(Stored data entries)
'''

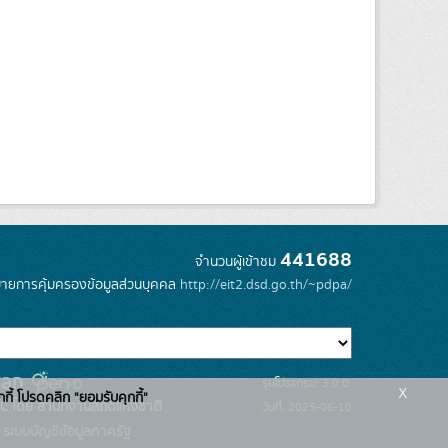
441688
จำนวนผู้เข้าชม
ายการคุ้มครองข้อมูลส่วนบุคคล
http://eit2.dsd.go.th/~pdpa/
รุ่นโปรแกรม: 3.0.0
x
กกี้ โปรดคลิก "ยอมรับคุกกี้"
C โดย สำนักงานสถิติแห่งชาติ
วันที่: 2025-06-10
ระบบบัญชีข้อมูลภาครัฐ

'''

→ **TASK TO COMPLETE**
Write out the lines above from the one containing "C โดย สำนักงานสถิติแห่งชาติ" through the last, exactly as they are.

→ **RESULT**
C โดย สำนักงานสถิติแห่งชาติ
วันที่: 2025-06-10
ระบบบัญชีข้อมูลภาครัฐ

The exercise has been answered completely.